* Exercise instructions: When you reach a picture, skip it, and retype every line below exactly.

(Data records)
========================================================================

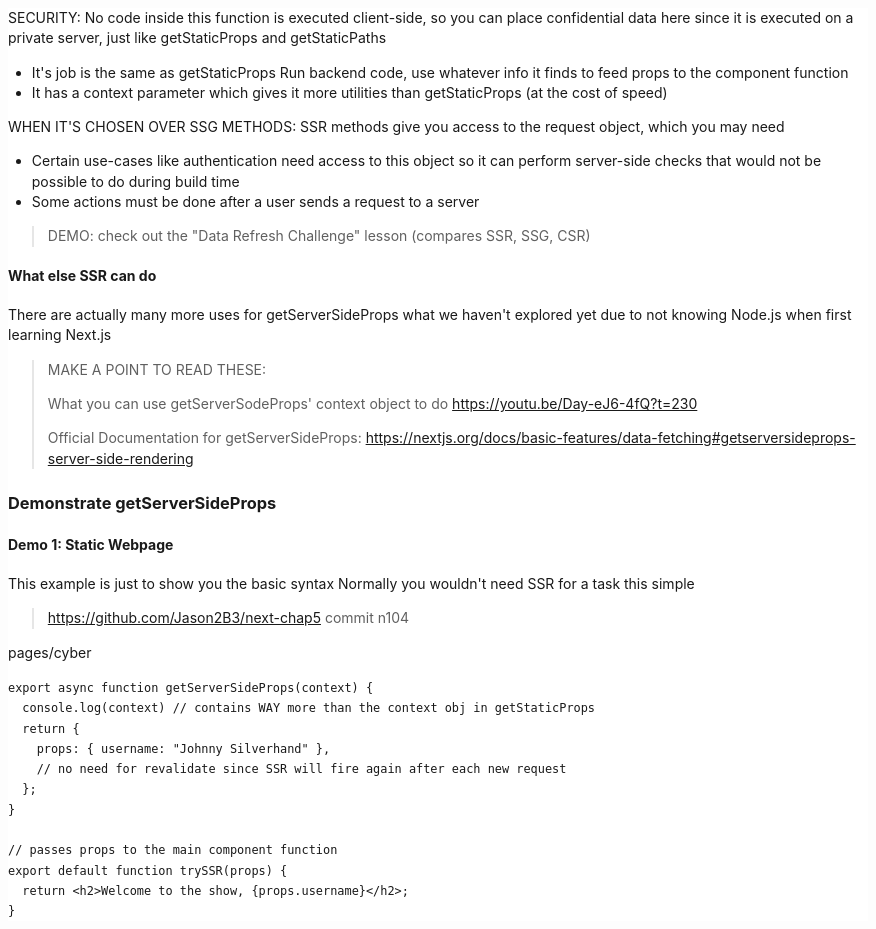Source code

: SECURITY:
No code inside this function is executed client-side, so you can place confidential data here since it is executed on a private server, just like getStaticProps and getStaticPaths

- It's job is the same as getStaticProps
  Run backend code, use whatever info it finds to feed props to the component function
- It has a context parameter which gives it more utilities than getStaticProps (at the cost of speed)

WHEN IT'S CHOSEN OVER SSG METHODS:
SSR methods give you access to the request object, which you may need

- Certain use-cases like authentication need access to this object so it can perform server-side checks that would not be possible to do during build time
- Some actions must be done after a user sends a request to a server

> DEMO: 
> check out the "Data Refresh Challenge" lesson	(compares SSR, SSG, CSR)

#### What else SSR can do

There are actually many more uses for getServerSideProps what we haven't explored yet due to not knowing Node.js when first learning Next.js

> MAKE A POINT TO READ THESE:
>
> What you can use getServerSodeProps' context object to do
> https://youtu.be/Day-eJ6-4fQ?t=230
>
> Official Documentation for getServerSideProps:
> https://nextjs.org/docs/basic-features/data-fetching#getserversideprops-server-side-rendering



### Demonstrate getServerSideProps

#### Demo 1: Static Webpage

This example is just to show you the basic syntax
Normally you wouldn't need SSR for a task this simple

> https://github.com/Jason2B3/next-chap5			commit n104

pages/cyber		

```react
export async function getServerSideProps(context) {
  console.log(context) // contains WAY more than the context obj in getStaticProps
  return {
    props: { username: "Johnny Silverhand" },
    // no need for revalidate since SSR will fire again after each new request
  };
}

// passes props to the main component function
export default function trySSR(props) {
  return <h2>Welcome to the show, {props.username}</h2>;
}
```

========================================================================

* Answer to this exercise:
Source code

: SECURITY:
No code inside this function is executed client-side, so you can place confidential data here since it is executed on a private server, just like getStaticProps and getStaticPaths

- It's job is the same as getStaticProps
  Run backend code, use whatever info it finds to feed props to the component function
- It has a context parameter which gives it more utilities than getStaticProps (at the cost of speed)

WHEN IT'S CHOSEN OVER SSG METHODS:
SSR methods give you access to the request object, which you may need

- Certain use-cases like authentication need access to this object so it can perform server-side checks that would not be possible to do during build time
- Some actions must be done after a user sends a request to a server

> DEMO: 
> check out the "Data Refresh Challenge" lesson	(compares SSR, SSG, CSR)

#### What else SSR can do

There are actually many more uses for getServerSideProps what we haven't explored yet due to not knowing Node.js when first learning Next.js

> MAKE A POINT TO READ THESE:
>
> What you can use getServerSodeProps' context object to do
> https://youtu.be/Day-eJ6-4fQ?t=230
>
> Official Documentation for getServerSideProps:
> https://nextjs.org/docs/basic-features/data-fetching#getserversideprops-server-side-rendering



### Demonstrate getServerSideProps

#### Demo 1: Static Webpage

This example is just to show you the basic syntax
Normally you wouldn't need SSR for a task this simple

> https://github.com/Jason2B3/next-chap5			commit n104

pages/cyber		

```react
export async function getServerSideProps(context) {
  console.log(context) // contains WAY more than the context obj in getStaticProps
  return {
    props: { username: "Johnny Silverhand" },
    // no need for revalidate since SSR will fire again after each new request
  };
}

// passes props to the main component function
export default function trySSR(props) {
  return <h2>Welcome to the show, {props.username}</h2>;
}
```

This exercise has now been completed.